╭─ SUPPLIED MATERIAL

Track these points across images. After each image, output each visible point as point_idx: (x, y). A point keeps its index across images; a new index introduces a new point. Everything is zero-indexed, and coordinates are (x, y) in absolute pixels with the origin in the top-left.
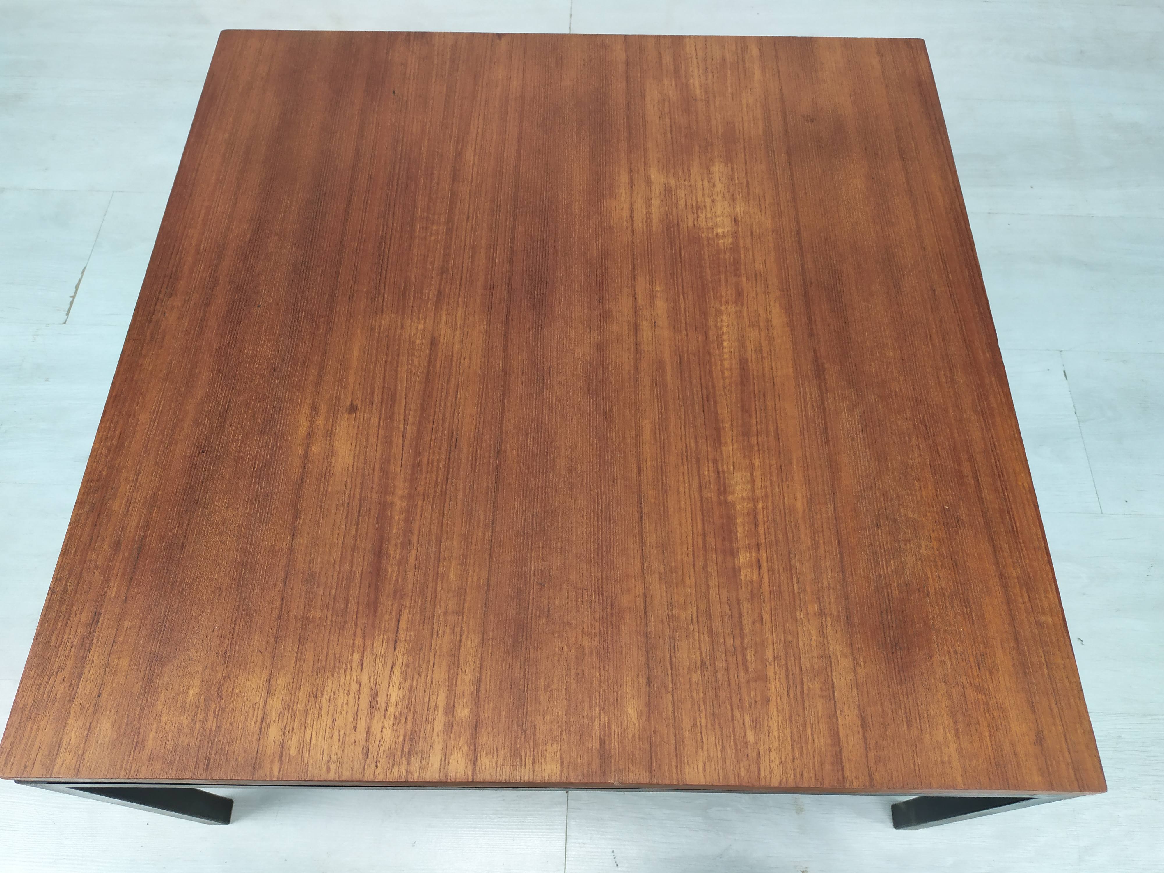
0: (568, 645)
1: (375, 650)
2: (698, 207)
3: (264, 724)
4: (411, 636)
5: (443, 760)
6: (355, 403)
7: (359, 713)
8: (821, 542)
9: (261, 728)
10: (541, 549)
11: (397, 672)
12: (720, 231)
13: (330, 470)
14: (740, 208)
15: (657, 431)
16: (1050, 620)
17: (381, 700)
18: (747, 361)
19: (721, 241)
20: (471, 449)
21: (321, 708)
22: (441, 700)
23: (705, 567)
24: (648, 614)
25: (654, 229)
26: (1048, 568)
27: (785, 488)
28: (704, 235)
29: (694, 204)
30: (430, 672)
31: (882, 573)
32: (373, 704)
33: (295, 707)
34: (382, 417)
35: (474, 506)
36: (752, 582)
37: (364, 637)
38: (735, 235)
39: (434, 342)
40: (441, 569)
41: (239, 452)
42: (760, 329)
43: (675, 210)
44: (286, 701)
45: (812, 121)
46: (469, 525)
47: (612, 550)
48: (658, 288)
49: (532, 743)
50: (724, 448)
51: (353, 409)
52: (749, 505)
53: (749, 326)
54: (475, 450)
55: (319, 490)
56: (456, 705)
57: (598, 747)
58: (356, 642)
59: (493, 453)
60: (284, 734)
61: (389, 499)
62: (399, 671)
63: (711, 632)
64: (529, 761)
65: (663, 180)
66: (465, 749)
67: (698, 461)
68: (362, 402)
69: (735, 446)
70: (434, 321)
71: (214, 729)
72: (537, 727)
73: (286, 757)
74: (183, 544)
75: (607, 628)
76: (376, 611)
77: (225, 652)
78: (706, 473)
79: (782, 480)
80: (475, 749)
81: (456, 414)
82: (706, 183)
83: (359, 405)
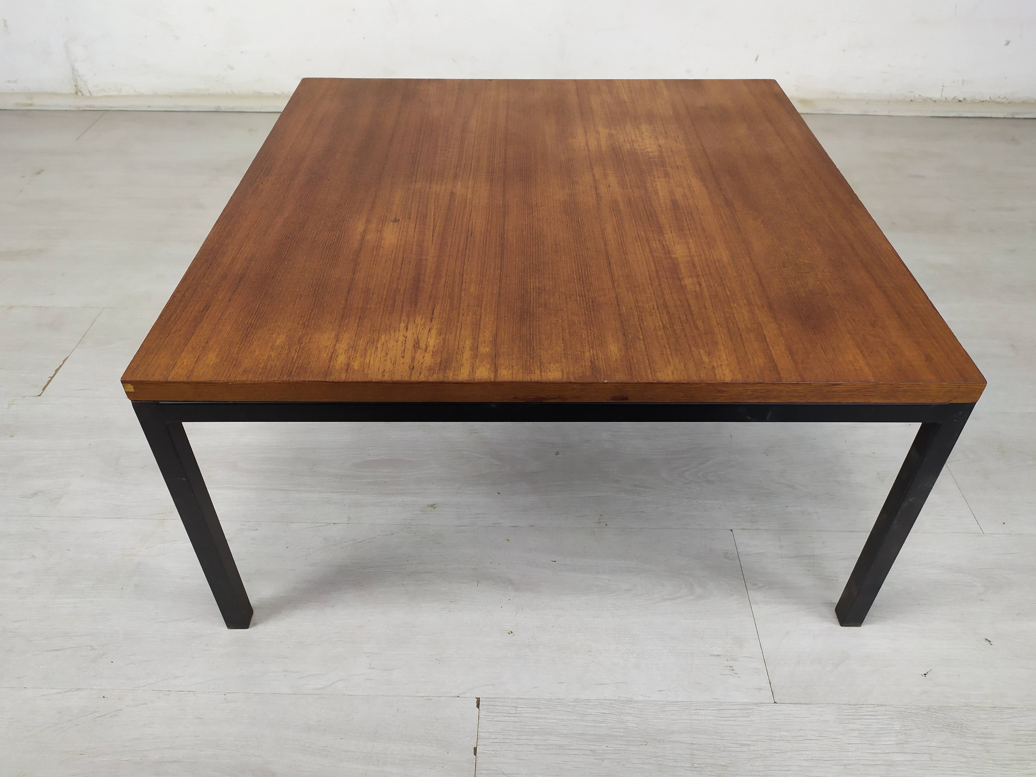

╰─

> _EXERCISE GOAL_
Reproduce nothing but the lines running from the line with "5: (443, 760)" through the end of the records, keeping both end lines and dropping the pictures.

> _EXERCISE RESULT_
5: (443, 760)
6: (355, 403)
7: (359, 713)
8: (821, 542)
9: (261, 728)
10: (541, 549)
11: (397, 672)
12: (720, 231)
13: (330, 470)
14: (740, 208)
15: (657, 431)
16: (1050, 620)
17: (381, 700)
18: (747, 361)
19: (721, 241)
20: (471, 449)
21: (321, 708)
22: (441, 700)
23: (705, 567)
24: (648, 614)
25: (654, 229)
26: (1048, 568)
27: (785, 488)
28: (704, 235)
29: (694, 204)
30: (430, 672)
31: (882, 573)
32: (373, 704)
33: (295, 707)
34: (382, 417)
35: (474, 506)
36: (752, 582)
37: (364, 637)
38: (735, 235)
39: (434, 342)
40: (441, 569)
41: (239, 452)
42: (760, 329)
43: (675, 210)
44: (286, 701)
45: (812, 121)
46: (469, 525)
47: (612, 550)
48: (658, 288)
49: (532, 743)
50: (724, 448)
51: (353, 409)
52: (749, 505)
53: (749, 326)
54: (475, 450)
55: (319, 490)
56: (456, 705)
57: (598, 747)
58: (356, 642)
59: (493, 453)
60: (284, 734)
61: (389, 499)
62: (399, 671)
63: (711, 632)
64: (529, 761)
65: (663, 180)
66: (465, 749)
67: (698, 461)
68: (362, 402)
69: (735, 446)
70: (434, 321)
71: (214, 729)
72: (537, 727)
73: (286, 757)
74: (183, 544)
75: (607, 628)
76: (376, 611)
77: (225, 652)
78: (706, 473)
79: (782, 480)
80: (475, 749)
81: (456, 414)
82: (706, 183)
83: (359, 405)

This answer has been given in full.